Konsep Kewanitaan Versi Uqud Al-Lijain


         Dalam perjalanan hidup manusia, pola pikir masing-masing individu tentu akan selalu dibentuk oleh berbagai macam faktor, diantaranya terbentuk melalui psikologys system atau sistem kejiwaan yang bisa dikatakan cenderung abstrak. Atau dalam term lain, hal ini biasa dibaca lewat penampakan lahiriyah yang disebut karakter.
        Perbedaan jenis kelamin merupakan satu contoh permasalahan yang membawa perubahan pola pikir, hanya saja apakah sebatas lahiriyah, ataukah bisa sampai mengakar hingga mampu membentuk kejiwaan dengan struktur rohani yang berbeda ?, tentu permasalahan ini perlu kita kaji lagi.

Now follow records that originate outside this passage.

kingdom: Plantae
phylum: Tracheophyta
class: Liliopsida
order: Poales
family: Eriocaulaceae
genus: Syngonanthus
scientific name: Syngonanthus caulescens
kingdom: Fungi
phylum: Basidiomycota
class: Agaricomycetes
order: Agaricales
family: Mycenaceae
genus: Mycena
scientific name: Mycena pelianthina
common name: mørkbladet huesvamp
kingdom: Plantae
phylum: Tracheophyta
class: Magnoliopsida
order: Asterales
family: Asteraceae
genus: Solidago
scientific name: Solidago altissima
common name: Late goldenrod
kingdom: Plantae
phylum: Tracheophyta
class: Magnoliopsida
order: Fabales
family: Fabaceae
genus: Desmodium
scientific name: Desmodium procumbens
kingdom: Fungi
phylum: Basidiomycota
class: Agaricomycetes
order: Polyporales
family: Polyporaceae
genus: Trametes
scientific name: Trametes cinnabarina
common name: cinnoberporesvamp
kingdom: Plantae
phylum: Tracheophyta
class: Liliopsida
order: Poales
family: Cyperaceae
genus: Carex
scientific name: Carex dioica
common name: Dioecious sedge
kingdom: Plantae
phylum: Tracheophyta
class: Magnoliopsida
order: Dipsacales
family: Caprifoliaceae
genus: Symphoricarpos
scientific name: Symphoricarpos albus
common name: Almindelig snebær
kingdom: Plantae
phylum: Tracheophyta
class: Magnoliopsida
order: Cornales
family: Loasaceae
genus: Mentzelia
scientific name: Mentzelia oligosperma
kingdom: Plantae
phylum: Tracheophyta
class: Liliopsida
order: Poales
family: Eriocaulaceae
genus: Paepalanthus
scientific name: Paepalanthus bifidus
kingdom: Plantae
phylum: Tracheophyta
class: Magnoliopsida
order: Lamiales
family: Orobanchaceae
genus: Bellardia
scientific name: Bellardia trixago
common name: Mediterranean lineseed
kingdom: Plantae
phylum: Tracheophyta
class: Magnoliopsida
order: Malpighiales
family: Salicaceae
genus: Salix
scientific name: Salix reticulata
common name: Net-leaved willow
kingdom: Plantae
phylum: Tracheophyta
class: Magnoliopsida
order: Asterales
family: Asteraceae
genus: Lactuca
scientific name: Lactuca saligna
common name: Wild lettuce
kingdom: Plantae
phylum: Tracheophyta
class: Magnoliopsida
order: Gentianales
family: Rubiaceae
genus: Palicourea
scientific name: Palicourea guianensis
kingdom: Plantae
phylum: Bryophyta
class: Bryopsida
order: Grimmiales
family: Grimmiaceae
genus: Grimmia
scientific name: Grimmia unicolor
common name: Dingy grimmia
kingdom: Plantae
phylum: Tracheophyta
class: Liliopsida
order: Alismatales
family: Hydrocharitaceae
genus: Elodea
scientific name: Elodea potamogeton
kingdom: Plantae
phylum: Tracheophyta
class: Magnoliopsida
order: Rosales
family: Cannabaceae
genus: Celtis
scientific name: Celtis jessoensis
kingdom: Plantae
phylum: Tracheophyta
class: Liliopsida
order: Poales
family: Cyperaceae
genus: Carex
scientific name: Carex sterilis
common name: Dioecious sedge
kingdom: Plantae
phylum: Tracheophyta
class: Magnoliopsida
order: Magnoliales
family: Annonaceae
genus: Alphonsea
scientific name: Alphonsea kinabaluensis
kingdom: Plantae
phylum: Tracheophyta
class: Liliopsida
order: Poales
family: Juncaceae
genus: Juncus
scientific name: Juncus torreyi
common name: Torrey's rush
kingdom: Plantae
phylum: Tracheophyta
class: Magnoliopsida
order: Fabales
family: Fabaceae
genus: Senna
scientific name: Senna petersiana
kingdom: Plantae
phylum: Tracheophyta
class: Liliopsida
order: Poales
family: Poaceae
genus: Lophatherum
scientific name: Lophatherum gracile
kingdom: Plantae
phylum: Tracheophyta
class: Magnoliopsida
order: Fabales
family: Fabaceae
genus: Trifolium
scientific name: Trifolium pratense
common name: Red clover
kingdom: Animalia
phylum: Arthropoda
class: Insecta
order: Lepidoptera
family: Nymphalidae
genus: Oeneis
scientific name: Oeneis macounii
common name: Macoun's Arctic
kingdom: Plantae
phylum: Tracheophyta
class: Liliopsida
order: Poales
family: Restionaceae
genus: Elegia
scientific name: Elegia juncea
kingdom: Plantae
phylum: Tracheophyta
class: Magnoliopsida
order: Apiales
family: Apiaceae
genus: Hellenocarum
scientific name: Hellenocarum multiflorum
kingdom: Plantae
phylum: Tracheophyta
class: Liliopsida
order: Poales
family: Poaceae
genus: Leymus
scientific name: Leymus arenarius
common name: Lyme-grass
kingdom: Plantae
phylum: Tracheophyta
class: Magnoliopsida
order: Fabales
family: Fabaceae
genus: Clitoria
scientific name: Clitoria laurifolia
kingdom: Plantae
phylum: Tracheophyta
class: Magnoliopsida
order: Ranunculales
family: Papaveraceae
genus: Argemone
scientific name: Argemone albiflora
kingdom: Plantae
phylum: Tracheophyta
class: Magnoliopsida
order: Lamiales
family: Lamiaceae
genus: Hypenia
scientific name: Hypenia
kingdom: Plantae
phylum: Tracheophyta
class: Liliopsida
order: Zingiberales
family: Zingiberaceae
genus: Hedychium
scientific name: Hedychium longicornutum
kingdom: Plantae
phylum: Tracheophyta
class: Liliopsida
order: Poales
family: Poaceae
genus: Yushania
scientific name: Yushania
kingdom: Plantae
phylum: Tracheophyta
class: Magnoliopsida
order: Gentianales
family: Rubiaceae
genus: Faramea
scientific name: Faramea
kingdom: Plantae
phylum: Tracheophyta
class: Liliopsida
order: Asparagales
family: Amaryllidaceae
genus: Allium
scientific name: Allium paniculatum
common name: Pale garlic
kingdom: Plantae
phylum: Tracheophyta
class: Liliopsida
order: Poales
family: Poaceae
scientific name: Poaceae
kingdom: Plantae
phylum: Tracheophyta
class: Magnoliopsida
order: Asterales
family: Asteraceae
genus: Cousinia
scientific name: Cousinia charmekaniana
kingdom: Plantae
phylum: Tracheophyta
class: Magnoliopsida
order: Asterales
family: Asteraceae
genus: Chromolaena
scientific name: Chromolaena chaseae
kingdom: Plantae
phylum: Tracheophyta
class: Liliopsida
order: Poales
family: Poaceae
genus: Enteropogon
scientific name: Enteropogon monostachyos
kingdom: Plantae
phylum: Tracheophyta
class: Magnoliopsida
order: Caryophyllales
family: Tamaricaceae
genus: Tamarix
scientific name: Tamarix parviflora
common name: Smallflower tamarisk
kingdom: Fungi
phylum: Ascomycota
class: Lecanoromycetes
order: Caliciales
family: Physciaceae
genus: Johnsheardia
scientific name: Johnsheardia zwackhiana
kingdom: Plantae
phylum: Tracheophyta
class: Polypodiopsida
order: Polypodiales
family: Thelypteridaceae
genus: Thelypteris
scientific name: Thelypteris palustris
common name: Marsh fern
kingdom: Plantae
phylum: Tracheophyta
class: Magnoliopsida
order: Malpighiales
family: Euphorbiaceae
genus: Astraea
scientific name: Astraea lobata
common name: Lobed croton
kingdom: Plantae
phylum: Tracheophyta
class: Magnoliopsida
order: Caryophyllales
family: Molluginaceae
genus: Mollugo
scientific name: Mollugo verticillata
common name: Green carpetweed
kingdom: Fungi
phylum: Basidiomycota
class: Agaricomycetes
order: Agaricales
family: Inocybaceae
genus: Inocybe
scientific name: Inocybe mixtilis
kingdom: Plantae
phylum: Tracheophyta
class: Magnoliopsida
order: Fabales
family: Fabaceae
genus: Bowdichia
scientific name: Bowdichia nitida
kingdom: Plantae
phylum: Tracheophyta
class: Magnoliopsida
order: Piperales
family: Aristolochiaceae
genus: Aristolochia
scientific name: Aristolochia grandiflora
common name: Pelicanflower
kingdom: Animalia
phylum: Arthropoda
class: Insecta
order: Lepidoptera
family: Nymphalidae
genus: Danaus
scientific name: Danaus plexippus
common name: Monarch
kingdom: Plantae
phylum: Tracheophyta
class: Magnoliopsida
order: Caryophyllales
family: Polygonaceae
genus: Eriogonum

1.      Dimulai dengan formasi kejiwaan manusia yang sudah digariskan dalam sunatullah dengan beberapa ciri khusus. Firman Allah dalam QS. Al-Syams : 6-7

ونفس وما سواها فألهمها فجورها وتقواها

Artinya;”Dan jiwa serta penyempurnaannya. Maka Allah mengilhamkan
kepada jiwa itu (jalan) kefasikan dan ketaqwaan”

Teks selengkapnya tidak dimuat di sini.